Teks yang Disediakan ::

Macet Abadi Kota Bandung, Pengamat: Tak Akan Hilang Tapi Harus Dikendalikan
BANDUNG, Nawacita – Problema kemacetan di Kota Bandung masih menjadi sorotan di tengah dilema solusi yang tak kunjung datang. Kemacetan seolah sudah menjadi masalah klasik yang selalu dikeluhkan masyarakat Kota Kembang itu. Bahkan, survey Tomtom Traffic Index, menetapkan kota Bandung menjadi kota termacet di Indonesia dan peringkat ke 12 di dunia.
Hal tersebut tentu mendapat sorotan dari banyak pihak. Salah satunya dari Pengamat Transportasi Institut Teknologi Bandung, Sony Sulaksono. Ia menilai, menghilangkan kemacetan Bandung merupakan hal yang mustahil.
Menurutnya, dengan kondisi kemacetan Bandung yang sudah parah ini, pemerintah seharusnya fokus melakukan pengendalian bukan menghilangkan kemacetan.
“Ya, kemacetan itu nggak akan hilang hanya karena penataan angkot. Bahkan di kota besar seperti Singapura, Paris, Korea, tetap saja macet itu ada,” kata dia saat dihubungi pada Jumat (1/8/2025).
Ia menjelaskan, masyarakat dan pemerintah harus mulai mengubah cara pandang terhadap kemacetan dengan menggunakan transportasi alternatif. Hak itu dikarenakan alternatif transportasi dinilai efektif bagi masyarakat agar tetap bisa beraktivitas dengan lancar di tengah kondisi kemacetan.

Latihan 1 :: Dalam artikel tentang kemacetan Kota Bandung, Bandung menempati peringkat berapa di dunia menurut survei Tomtom Traffic Index?
Latihan 2 :: Lanjutkan artikel tentang kemacetan Kota Bandung sesudah kalimat terakhirnya.
Baris-baris berikut tidak diperlukan untuk pengerjaan.

Entri Tersimpan

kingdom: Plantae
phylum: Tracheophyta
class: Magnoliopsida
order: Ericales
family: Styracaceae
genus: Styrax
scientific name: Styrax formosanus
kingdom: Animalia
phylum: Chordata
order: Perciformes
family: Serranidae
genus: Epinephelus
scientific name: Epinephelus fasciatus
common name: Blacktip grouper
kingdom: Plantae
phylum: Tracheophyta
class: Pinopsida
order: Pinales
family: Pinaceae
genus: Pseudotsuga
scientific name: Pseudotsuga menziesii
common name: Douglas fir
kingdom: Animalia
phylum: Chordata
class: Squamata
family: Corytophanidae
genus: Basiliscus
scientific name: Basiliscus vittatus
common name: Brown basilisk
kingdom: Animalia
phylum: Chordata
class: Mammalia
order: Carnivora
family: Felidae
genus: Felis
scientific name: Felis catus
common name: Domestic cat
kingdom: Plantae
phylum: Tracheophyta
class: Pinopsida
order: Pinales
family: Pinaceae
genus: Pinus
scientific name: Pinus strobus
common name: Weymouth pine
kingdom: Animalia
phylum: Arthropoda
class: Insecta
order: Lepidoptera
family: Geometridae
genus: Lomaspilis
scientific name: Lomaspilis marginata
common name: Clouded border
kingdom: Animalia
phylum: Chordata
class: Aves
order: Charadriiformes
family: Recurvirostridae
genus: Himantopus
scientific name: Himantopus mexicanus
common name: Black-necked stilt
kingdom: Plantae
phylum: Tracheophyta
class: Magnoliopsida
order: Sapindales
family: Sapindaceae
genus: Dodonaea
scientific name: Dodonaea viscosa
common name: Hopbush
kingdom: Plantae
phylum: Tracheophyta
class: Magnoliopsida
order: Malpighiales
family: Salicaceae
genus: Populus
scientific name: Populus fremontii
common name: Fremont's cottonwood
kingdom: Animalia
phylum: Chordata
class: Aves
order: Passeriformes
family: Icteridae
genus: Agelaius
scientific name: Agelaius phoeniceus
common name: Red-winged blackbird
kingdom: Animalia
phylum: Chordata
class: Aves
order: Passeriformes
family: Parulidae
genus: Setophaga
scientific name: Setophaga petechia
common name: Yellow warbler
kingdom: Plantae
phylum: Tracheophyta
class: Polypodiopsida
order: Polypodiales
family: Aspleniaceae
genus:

Jawaban Akhir 1 :: Bandung menempati peringkat ke-12 di dunia.

Jawaban Akhir 2 ::
“Jadi jangan berpikir untuk menghilangkan kemacetan, tapi kendalikan. Maksudnya, meskipun macet, masyarakat harus punya banyak pilihan, bisa jalan kaki, naik sepeda, atau naik transportasi umum yang terintegrasi. Itu yang penting,” jelas dia.
Menurutnya, solusi tunggal seperti hanya menata angkot atau membangun halte saja tidak akan cukup. Diperlukan sistem transportasi yang saling terhubung, nyaman, dan mudah diakses, agar masyarakat mau berpindah dari kendaraan pribadi ke transportasi publik.
Seperti saat pandemi dimana jalan dalam kondisi kosong. Namun kondisi tersebut sebenarnya tidak ideal karena yang harus menjadi prioritas saat ini adalah bagaimana mengatur pilihan transportasi secara rasional.
“Waktu pandemi, jalan memang kosong, tapi kan nggak ideal juga. Jadi sekarang tinggal bagaimana kita mengatur pilihan transportasi yang rasional.” tegas dia.